**Work instructions:** Would you copy each line of the records that includes the word "Movies"?

**Data for this exercise:**
==========
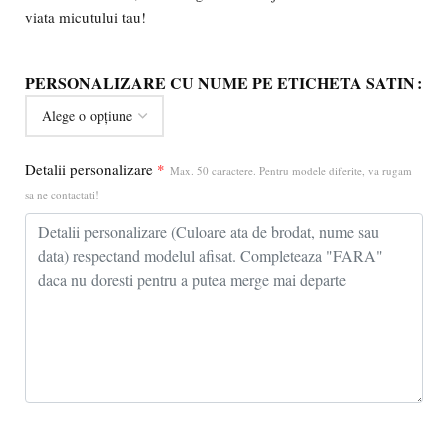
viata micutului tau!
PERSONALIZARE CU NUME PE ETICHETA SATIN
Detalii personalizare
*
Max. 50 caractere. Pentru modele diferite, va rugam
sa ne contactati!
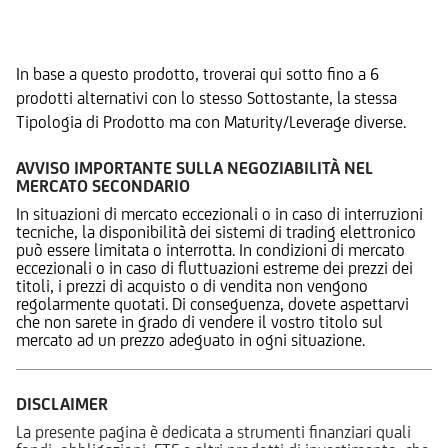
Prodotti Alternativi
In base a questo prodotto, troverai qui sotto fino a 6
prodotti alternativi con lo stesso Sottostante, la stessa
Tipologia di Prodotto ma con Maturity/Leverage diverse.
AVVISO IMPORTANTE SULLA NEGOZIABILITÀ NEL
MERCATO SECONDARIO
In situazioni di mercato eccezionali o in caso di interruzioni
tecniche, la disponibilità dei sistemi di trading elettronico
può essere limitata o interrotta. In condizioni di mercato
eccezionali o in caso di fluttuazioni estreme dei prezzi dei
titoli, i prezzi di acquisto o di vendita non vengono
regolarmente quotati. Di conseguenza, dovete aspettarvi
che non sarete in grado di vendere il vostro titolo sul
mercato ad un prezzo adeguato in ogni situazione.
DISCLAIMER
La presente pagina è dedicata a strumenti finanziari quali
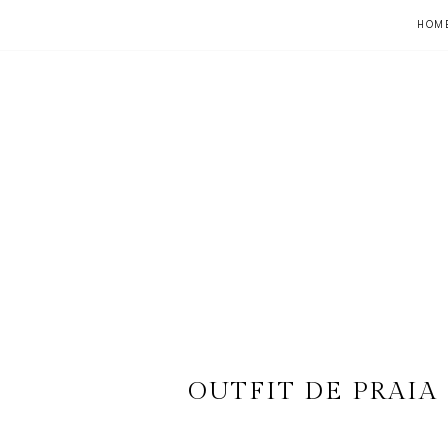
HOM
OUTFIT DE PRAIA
==========
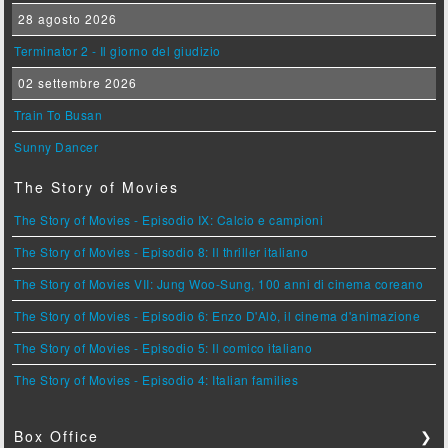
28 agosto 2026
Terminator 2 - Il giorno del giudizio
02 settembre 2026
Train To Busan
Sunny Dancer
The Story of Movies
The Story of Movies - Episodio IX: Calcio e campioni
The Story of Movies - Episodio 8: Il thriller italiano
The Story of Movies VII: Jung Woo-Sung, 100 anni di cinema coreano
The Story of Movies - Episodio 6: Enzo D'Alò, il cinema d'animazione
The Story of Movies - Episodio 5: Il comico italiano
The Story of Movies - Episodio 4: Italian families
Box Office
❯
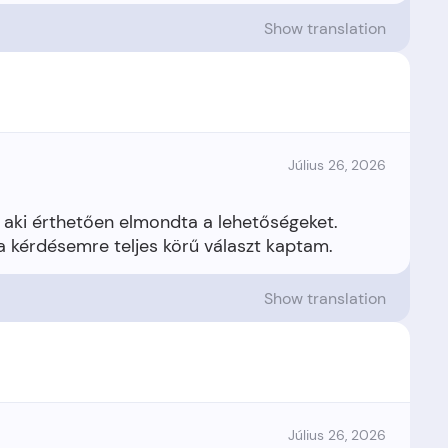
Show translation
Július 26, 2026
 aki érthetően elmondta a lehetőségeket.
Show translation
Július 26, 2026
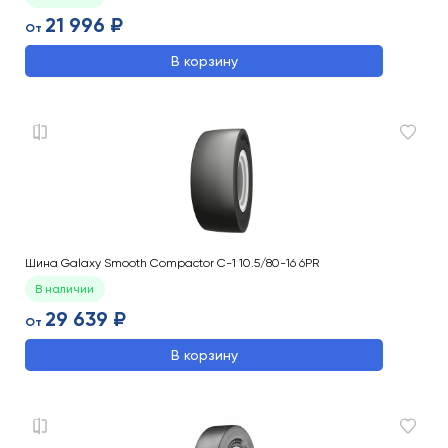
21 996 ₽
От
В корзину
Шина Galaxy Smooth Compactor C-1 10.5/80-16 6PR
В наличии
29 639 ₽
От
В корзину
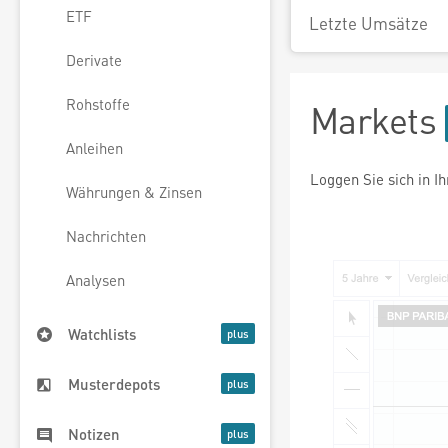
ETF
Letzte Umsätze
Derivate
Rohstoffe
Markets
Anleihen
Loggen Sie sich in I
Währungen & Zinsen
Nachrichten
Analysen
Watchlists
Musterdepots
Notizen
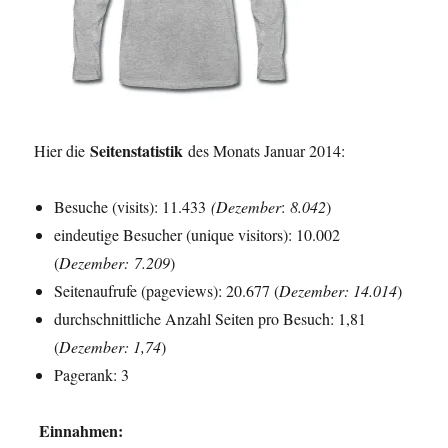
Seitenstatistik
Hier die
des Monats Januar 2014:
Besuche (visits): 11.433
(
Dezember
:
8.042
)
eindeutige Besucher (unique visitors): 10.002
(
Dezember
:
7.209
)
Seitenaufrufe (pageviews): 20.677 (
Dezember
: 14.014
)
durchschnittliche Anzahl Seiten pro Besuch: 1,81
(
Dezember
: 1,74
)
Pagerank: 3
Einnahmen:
==========
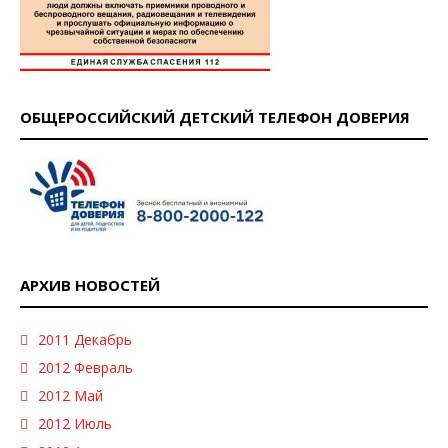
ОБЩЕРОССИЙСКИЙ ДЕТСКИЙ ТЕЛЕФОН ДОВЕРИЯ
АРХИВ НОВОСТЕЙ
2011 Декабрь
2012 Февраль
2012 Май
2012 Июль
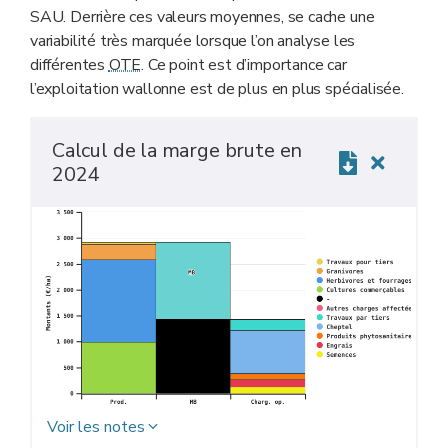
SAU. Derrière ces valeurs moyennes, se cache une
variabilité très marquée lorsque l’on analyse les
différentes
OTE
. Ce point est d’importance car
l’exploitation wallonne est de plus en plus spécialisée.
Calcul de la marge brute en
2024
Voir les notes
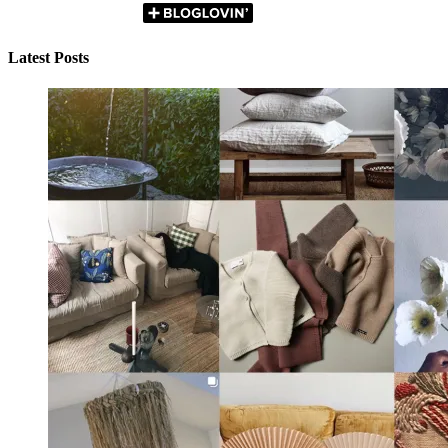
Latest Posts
==========
**Task response:**
The Story of Movies
The Story of Movies - Episodio IX: Calcio e campioni
The Story of Movies - Episodio 8: Il thriller italiano
The Story of Movies VII: Jung Woo-Sung, 100 anni di cinema coreano
The Story of Movies - Episodio 6: Enzo D'Alò, il cinema d'animazione
The Story of Movies - Episodio 5: Il comico italiano
The Story of Movies - Episodio 4: Italian families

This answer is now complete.